Friday, April 5, 2013
By Lars Trodson
There were four movie reviewers I paid attention to in the 1970s and 80s: Michael Janusonis, because he wrote for my local paper, the Providence Journal; Pauline Kael of The New Yorker and Roger Ebert and Gene Siskel. I think the other famous movie reviewers of the time were Gene Shalit and Judith Crist, but they were on a much, much lesser scale than those other four — at least to me. Now there are a million movie reviewers and nobody knows who they are. This may have more to do with the state of movies than the quality of the writing — movies are no longer at the center of the American cultural zeitgeist.

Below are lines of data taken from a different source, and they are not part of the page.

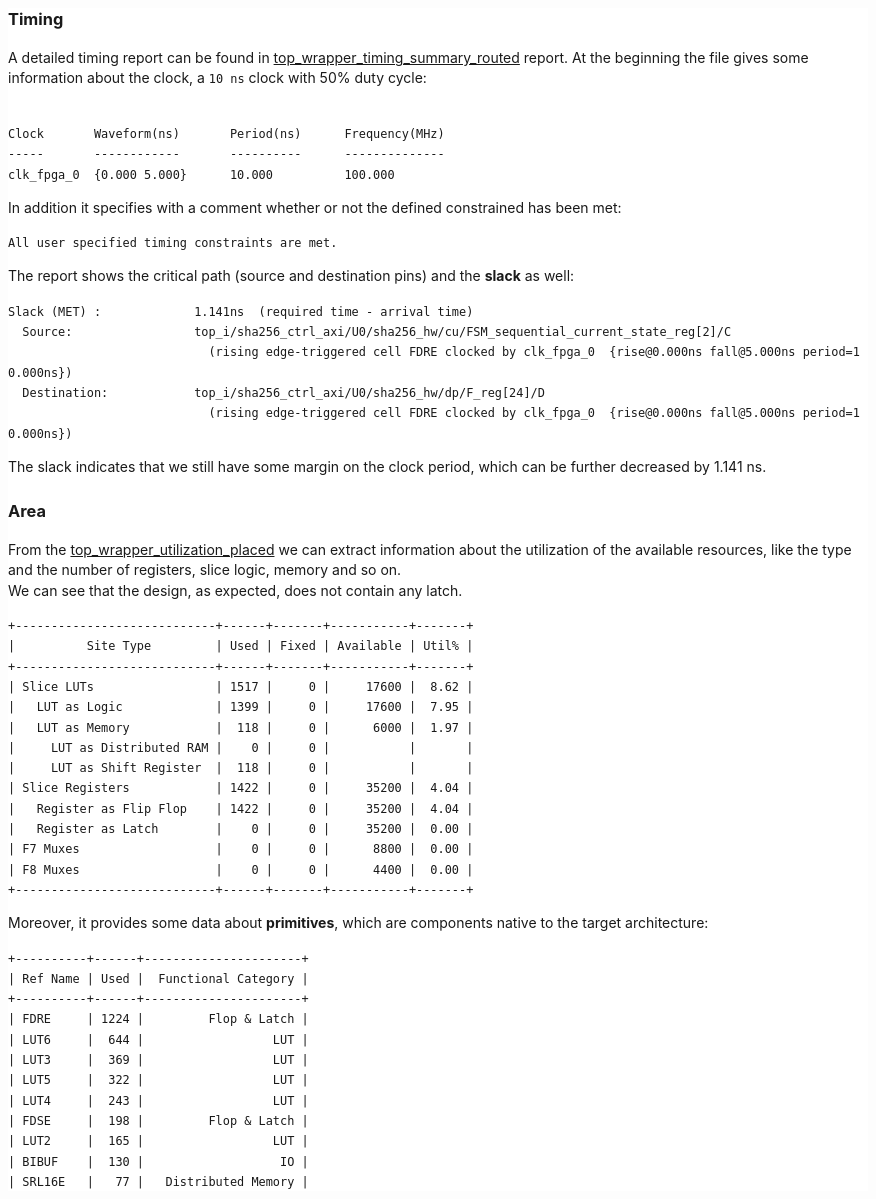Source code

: 
### Timing
A detailed timing report can be found in [top_wrapper_timing_summary_routed](syn_reports/top_wrapper_timing_summary_routed.rpt) report. At the beginning the file gives some information about the clock, a `10 ns` clock with 50% duty cycle:
```

Clock       Waveform(ns)       Period(ns)      Frequency(MHz)
-----       ------------       ----------      --------------
clk_fpga_0  {0.000 5.000}      10.000          100.000         
```
In addition it specifies with a comment whether or not the defined constrained has been met:
```
All user specified timing constraints are met.
```
The report shows the critical path (source and destination pins) and the **slack** as well:

```
Slack (MET) :             1.141ns  (required time - arrival time)
  Source:                 top_i/sha256_ctrl_axi/U0/sha256_hw/cu/FSM_sequential_current_state_reg[2]/C
                            (rising edge-triggered cell FDRE clocked by clk_fpga_0  {rise@0.000ns fall@5.000ns period=10.000ns})
  Destination:            top_i/sha256_ctrl_axi/U0/sha256_hw/dp/F_reg[24]/D
                            (rising edge-triggered cell FDRE clocked by clk_fpga_0  {rise@0.000ns fall@5.000ns period=10.000ns})
```
The slack indicates that we still have some margin on the clock period, which can be further decreased by 1.141 ns.
### Area
From the [top_wrapper_utilization_placed](syn_reports/top_wrapper_utilization_placed.rpt) we can extract information about the utilization of the available resources, like the type and the number of registers, slice logic, memory and so on.  
We can see that the design, as expected, does not contain any latch.
```
+----------------------------+------+-------+-----------+-------+
|          Site Type         | Used | Fixed | Available | Util% |
+----------------------------+------+-------+-----------+-------+
| Slice LUTs                 | 1517 |     0 |     17600 |  8.62 |
|   LUT as Logic             | 1399 |     0 |     17600 |  7.95 |
|   LUT as Memory            |  118 |     0 |      6000 |  1.97 |
|     LUT as Distributed RAM |    0 |     0 |           |       |
|     LUT as Shift Register  |  118 |     0 |           |       |
| Slice Registers            | 1422 |     0 |     35200 |  4.04 |
|   Register as Flip Flop    | 1422 |     0 |     35200 |  4.04 |
|   Register as Latch        |    0 |     0 |     35200 |  0.00 |
| F7 Muxes                   |    0 |     0 |      8800 |  0.00 |
| F8 Muxes                   |    0 |     0 |      4400 |  0.00 |
+----------------------------+------+-------+-----------+-------+
```
Moreover, it provides some data about **primitives**, which are components native to the target architecture:
```
+----------+------+----------------------+
| Ref Name | Used |  Functional Category |
+----------+------+----------------------+
| FDRE     | 1224 |         Flop & Latch |
| LUT6     |  644 |                  LUT |
| LUT3     |  369 |                  LUT |
| LUT5     |  322 |                  LUT |
| LUT4     |  243 |                  LUT |
| FDSE     |  198 |         Flop & Latch |
| LUT2     |  165 |                  LUT |
| BIBUF    |  130 |                   IO |
| SRL16E   |   77 |   Distributed Memory |
```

Roger Ebert had been around long enough to see the ebb and flow of cinema’s significance, and he, in the end, may have had more influence on how movies are reviewed than any other 20th century critic. That is very much a double-edged sword. What Ebert (and Siskel) realized is that there is no nuance to film criticism. It's either, quite literally, thumbs up or thumbs down.
It didn't start out that way. Ebert was a self-taught scholar of film, and he wrote abut film with an encyclopedic knowledge of what had come before. He knew his history, and he knew about the people who made the movies. He knew nuance.
Because he started so young, he was about the last critic, who was still reviewing in the 21st century, to have actually seen the movies made by the lions of the new cinema when they were first released – Coppola, Scorcese, Woody Allen, Brian DePalma, Speilberg, Monte Hellman and others, as well as European filmmakers such as Pier Paolo Pasolini, Bernardo Bertollucci, Truffaut, and Goddard.